Auch die Ausgabenentwicklung hat sich bei weiterhin positiv verlaufender Einnahmenentwicklung in diesem Jahr deutlich abgeflacht. Je Versicherten gab es einen Anstieg von 3,2 Prozent. Dies ist der niedrigste Anstieg seit 2012 und liegt deutlich unterhalb des Ausgabenzuwachses, den der Schätzerkreis im Oktober vergangenen Jahres für das Gesamtjahr 2016 prognostiziert hatte.

Moderate Ausgabenzuwächse

Je Versicherten gab es im ersten Halbjahr 2016 einen Ausgabenzuwachs von 3,2 Prozent; im ersten Halbjahr 2015 hatte der Zuwachs noch bei 3,9 Prozent, im Gesamtjahr 2015 bei 3,7 Prozent gelegen.
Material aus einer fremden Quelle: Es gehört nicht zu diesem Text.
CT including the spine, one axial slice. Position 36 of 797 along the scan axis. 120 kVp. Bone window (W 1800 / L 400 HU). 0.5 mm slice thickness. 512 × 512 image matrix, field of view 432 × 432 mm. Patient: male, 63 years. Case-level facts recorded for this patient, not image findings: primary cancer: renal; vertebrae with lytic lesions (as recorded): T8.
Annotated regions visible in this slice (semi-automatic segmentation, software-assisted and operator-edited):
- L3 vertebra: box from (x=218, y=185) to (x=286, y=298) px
Die Leistungsausgaben stiegen um 3,1 Prozent je Versicherten, die Verwaltungskosten um 4,5 Prozent. Deutlich steigende Versichertenzahlen haben dazu beigetragen, dass die Ausgabenzuwächse je Versicherten um rund 0,9 Prozentpunkte niedriger ausgefallen sind als die absoluten Ausgabenzuwächse.
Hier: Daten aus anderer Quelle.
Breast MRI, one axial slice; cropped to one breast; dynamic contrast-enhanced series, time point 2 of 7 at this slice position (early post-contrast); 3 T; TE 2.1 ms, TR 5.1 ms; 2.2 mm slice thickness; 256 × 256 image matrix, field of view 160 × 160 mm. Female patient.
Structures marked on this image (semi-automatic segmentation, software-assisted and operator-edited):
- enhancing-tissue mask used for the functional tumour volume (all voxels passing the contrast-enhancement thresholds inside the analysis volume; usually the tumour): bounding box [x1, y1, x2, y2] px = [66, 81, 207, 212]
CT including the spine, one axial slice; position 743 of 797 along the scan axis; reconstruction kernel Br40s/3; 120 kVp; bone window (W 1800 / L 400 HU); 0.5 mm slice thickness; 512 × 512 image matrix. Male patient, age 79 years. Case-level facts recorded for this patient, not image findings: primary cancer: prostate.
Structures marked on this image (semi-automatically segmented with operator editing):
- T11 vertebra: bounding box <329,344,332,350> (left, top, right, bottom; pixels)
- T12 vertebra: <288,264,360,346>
Entwicklungen in einzelnen Leistungsbereichen

Nach Zuwächsen von 9,4 Prozent je Versicherten in 2014 und rund 4 Prozent in 2015 sind die Arzneimittelausgaben der Krankenkassen im ersten Halbjahr 2016 je Versicherten um 3,0 Prozent gestiegen. Dies entspricht einem absoluten Zuwachs von 0,67 Mrd. Euro (3,9 Prozent). Bei den aktuellen Ausgabenzuwächsen ist zu berücksichtigen, dass die Ausgaben für innovative Arzneimittel zur Behandlung der Hepatitis C in den ersten sechs Monaten 2016 im Vergleich zum ersten Halbjahr 2015 um knapp 300 Mio. Euro niedriger ausfielen. Durch Rabattvereinbarungen mit pharmazeutischen Unternehmern wurden die Krankenkassen weiterhin deutlich entlastet. Die Rabatterlöse sind im ersten Halbjahr 2016 um knapp 10 Prozent gegenüber dem ersten Halbjahr 2015 auf rund 1,81 Mrd. Euro gestiegen.

Die Ausgaben für Krankenhausbehandlung stiegen im ersten Halbjahr 2016 je Versicherten um 2,4 Prozent (absolut um 3,3 Prozent). Insgesamt erhielten die Krankenhäuser hierdurch allein von den gesetzlichen Krankenkassen in den Monaten Januar bis Juni rund 1,2 Mrd. Euro höhere Finanzmittel als im entsprechenden Vorjahreszeitraum. Buchungsumstellungen bei einer großen Krankenkasse zu Jahresbeginn haben dazu beigetragen, dass die Zuwachsrate insbesondere bei den Krankenhausausgaben ab dem ersten Quartal vergleichsweise niedrig ausgefallen ist, jedoch im weiteren Jahresverlauf noch höher ausfallen wird. Außerdem konnten die insbesondere mit dem Krankenhausstrukturgesetz verbundenen Verbesserungen bei der Finanzierung der Krankenhäuser im ersten Halbjahr bisher nur zu einem Teil finanzwirksam werden.